Show HN: Hands-On Cloud Troubleshooting Labs – AWS, GCP, Azure, and Kubernetes

9 points by lumaks 1 year ago | 7 comments
Hello HN,

I’m excited to share something we’ve been working on: Cloud Troubleshooting Labs. This tool provides on-demand environments for engineers to practice hands-on troubleshooting with AWS, GCP, Azure, and Kubernetes.

What it does: We use Pulumi to spin up these environments. Each scenario includes a diagram and an explanation of the available IT infrastructure. Engineers are tasked with fixing configuration issues to make the application work. Depending on the test type, the environment could range from a simple terminal to a full cloud environment or a web-based VSCode. Many of our scenarios generate a random set of problems each time the test is started. This was initially designed for companies to prevent cheating. Now released for engineers, you can redo the same test but face different problems each time.
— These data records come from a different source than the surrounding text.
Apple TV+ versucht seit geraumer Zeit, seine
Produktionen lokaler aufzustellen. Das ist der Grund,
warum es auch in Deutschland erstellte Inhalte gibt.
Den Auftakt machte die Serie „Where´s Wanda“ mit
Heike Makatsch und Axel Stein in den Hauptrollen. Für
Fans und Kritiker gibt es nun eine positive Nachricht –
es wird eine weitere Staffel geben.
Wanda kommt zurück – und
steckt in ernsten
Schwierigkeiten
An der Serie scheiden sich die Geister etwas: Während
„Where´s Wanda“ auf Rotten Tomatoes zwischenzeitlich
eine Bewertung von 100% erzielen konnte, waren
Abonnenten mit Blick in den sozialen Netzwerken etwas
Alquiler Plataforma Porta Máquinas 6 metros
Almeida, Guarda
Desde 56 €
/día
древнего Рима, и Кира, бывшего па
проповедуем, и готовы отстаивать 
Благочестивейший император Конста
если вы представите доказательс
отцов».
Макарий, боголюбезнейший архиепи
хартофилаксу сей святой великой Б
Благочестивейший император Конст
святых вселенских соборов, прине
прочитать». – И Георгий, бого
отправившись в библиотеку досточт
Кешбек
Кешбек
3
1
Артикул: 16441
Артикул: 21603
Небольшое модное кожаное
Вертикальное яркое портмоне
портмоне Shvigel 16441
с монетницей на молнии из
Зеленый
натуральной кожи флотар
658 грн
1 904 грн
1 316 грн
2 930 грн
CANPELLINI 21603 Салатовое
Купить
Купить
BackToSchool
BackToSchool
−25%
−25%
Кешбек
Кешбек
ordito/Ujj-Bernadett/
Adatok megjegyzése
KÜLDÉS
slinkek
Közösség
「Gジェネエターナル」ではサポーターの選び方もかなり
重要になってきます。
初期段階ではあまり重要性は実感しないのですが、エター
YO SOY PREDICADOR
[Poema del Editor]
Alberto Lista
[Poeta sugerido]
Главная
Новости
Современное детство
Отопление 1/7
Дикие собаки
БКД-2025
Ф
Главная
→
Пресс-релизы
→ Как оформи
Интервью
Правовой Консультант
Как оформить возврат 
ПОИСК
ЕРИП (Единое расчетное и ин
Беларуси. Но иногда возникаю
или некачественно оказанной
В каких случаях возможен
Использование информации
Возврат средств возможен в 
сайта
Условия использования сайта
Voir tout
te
Why we built this: Initially, I created these labs to assess the hands-on skills of engineers we were hiring for senior cloud engineer/SRE roles. Selling to companies was tough; the best conversations we had were with engineers. So, we decided to release personal plans where engineers can practice troubleshooting in realistic environments.

Technical details: Environments are provisioned using Pulumi. We use a microservice architecture, which developed historically because the first skills assessment was designed for Kubernetes. Inspired by Katacoda for the user experience. Our last load test spun up 100 environments in parallel, taking around 10 minutes. For this launch, we’ve increased the number of replicas for core services to handle potential spikes in users. We generally expect some things to break if there is enough interest, but that will be a good sign for us. If you find any security bugs, please report them to info@brokee.io.
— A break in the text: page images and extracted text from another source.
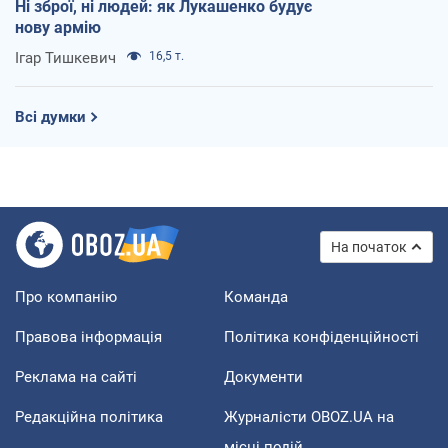
Ні зброї, ні людей: як Лукашенко будує
нову армію
Ігар Тишкевич
16,5 т.
Всі думки
На початок
Про компанію
Команда
Правова інформація
Політика конфіденційності
Реклама на сайті
Документи
Редакційна політика
Журналісти OBOZ.UA на
місці подій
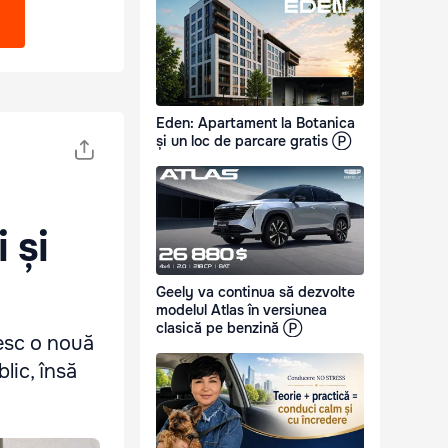
Eden: Apartament la Botanica
și un loc de parcare gratis Ⓟ
 și
Geely va continua să dezvolte
modelul Atlas în versiunea
clasică pe benzină Ⓟ
tesc o nouă
blic, însă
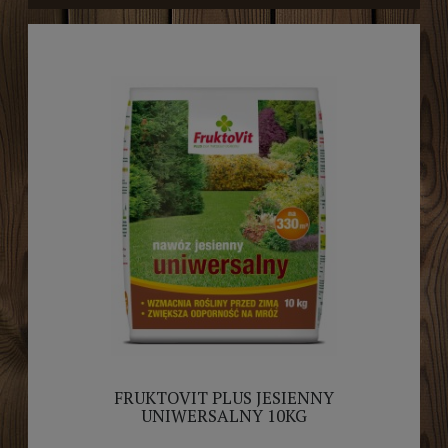
FRUKTOVIT PLUS JESIENNY
UNIWERSALNY 10KG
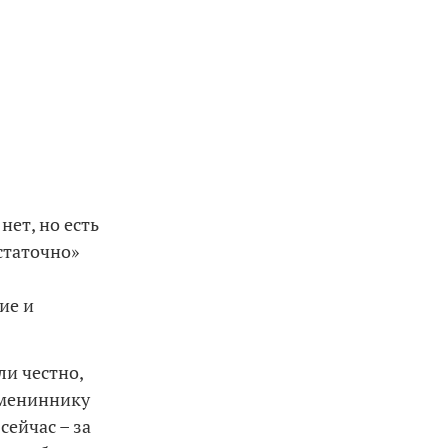
ет, но есть
статочно»
ие и
ли честно,
имениннику
сейчас – за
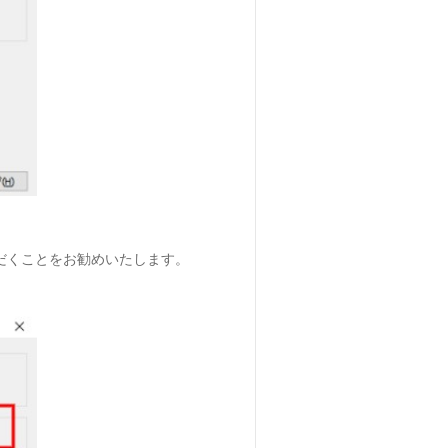
ただくことをお勧めいたします。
Relatable experience: The main pain point I wanted to solve was working with engineers who, even after months of training, struggled with new problems. I wanted to see if people could jump into a broken environment and figure out what’s wrong. A fun story: one student couldn’t sign up as he didn’t get an invite to an early version of the website, so he hacked us a bit. I’ll leave the details out for now, but I’d want to hire him for his persistence!

Future plans: In the near future, we plan to add an option to select problem areas you’d like to practice, such as Linux networking or working with the filesystem. This will generate problems related to those areas, providing a more guided experience. However, we don’t want to be like other platforms where you are told what to do and just repeat the steps.
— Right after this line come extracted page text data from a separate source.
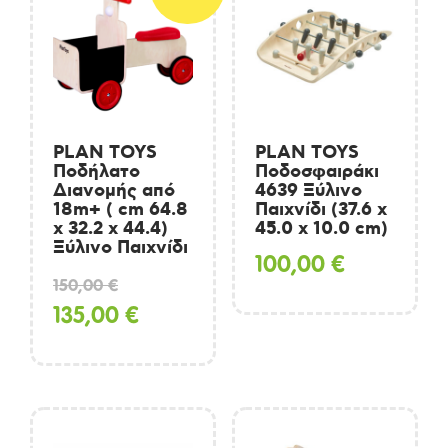
PLAN TOYS
PLAN TOYS
Ποδήλατο
Ποδοσφαιράκι
Διανομής από
4639 Ξύλινο
18m+ ( cm 64.8
Παιχνίδι (37.6 x
x 32.2 x 44.4)
45.0 x 10.0 cm)
Ξύλινο Παιχνίδι
100,00
€
Original
150,00
€
price
Η
135,00
€
was:
τρέχουσα
150,00 €.
τιμή
είναι:
135,00 €.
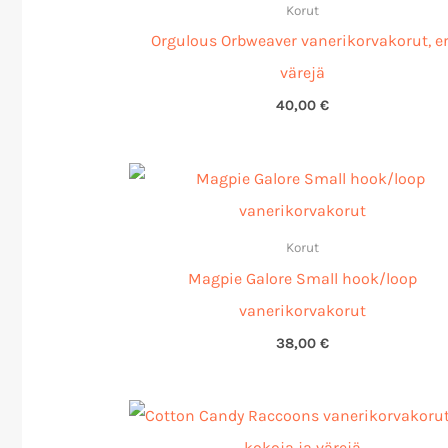
Korut
Orgulous Orbweaver vanerikorvakorut, er
värejä
40,00
€
Korut
Magpie Galore Small hook/loop
vanerikorvakorut
38,00
€
Hintaluokka
33,00 €
-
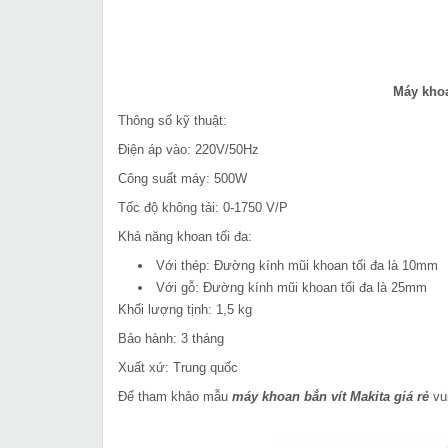
Máy khoa
Thông số kỹ thuật:
Điện áp vào: 220V/50Hz
Công suất máy: 500W
Tốc độ không tải: 0-1750 V/P
Khả năng khoan tối đa:
Với thép: Đường kính mũi khoan tối đa là 10mm
Với gỗ: Đường kính mũi khoan tối đa là 25mm
Khối lượng tịnh: 1,5 kg
Bảo hành: 3 tháng
Xuất xứ: Trung quốc
Để tham khảo mẫu
máy khoan bắn vít Makita giá rẻ
vui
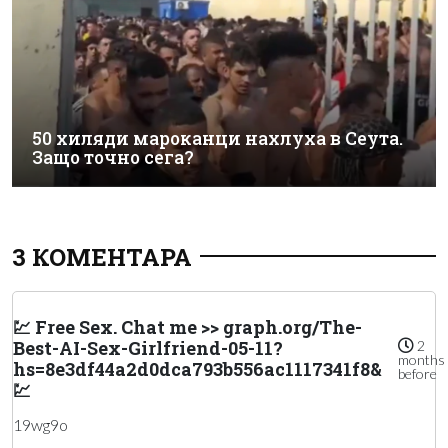
50 хиляди мароканци нахлуха в Сеута.
Защо точно сега?
3 КОМЕНТАРА
💹 Free Sex. Chat me >> graph.org/The-
Best-AI-Sex-Girlfriend-05-11?
2
months
hs=8e3df44a2d0dca793b556ac1117341f8&
before
💹
19wg9o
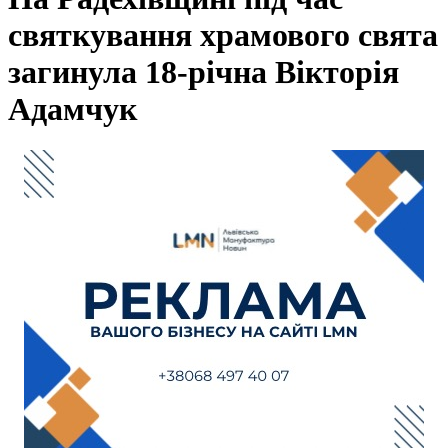
святкування храмового свята
загинула 18-річна Вікторія
Адамчук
Engineers can sign up here and try 5 tests for free (except full cloud environments, which aren't available on the free tier): https://brokee.io/devopsskillstests. There is a similar offer for companies on the main page if someone is interested in trying the product with a team.

We’re eager for feedback, so please give it a try and share your thoughts!

  • diamonce 1 year ago
    I love the interview gamification aspect of this. So much fun actually. Great product!
    • matelang 1 year ago
      By far the most enjoyable interview experience I had. Hands-on and efficient. Kudos to Maksym and the brokee team!
      • lumaks 1 year ago
        Thank you, Mate, I had to look up my Slack history with one of our clients to find your test, I think you showed the best result we've seen on our AWS test :)
      • borgzl 1 year ago
        Cool. Do you allow some kind of certification too?
        • lumaks 1 year ago
          We are thinking to add shareable badges, so you can share your progress on social platforms like LinkedIn. Is that what you were thinking about?

          If you mean certifications like CKA or cloud certifications, we didn't want to tie our tests to those as learning some technology and managing it in production are kind of two different things, but if the main demand from engineering community will be mostly to get certifications vs getting jobs or being ready to deal with production incidents, we may reconsider.

          • egraes 1 year ago
            Yeah, badges would be cool.
            • lumaks 1 year ago
              Glad to hear you like the idea, it shouldn't be too much work to implement.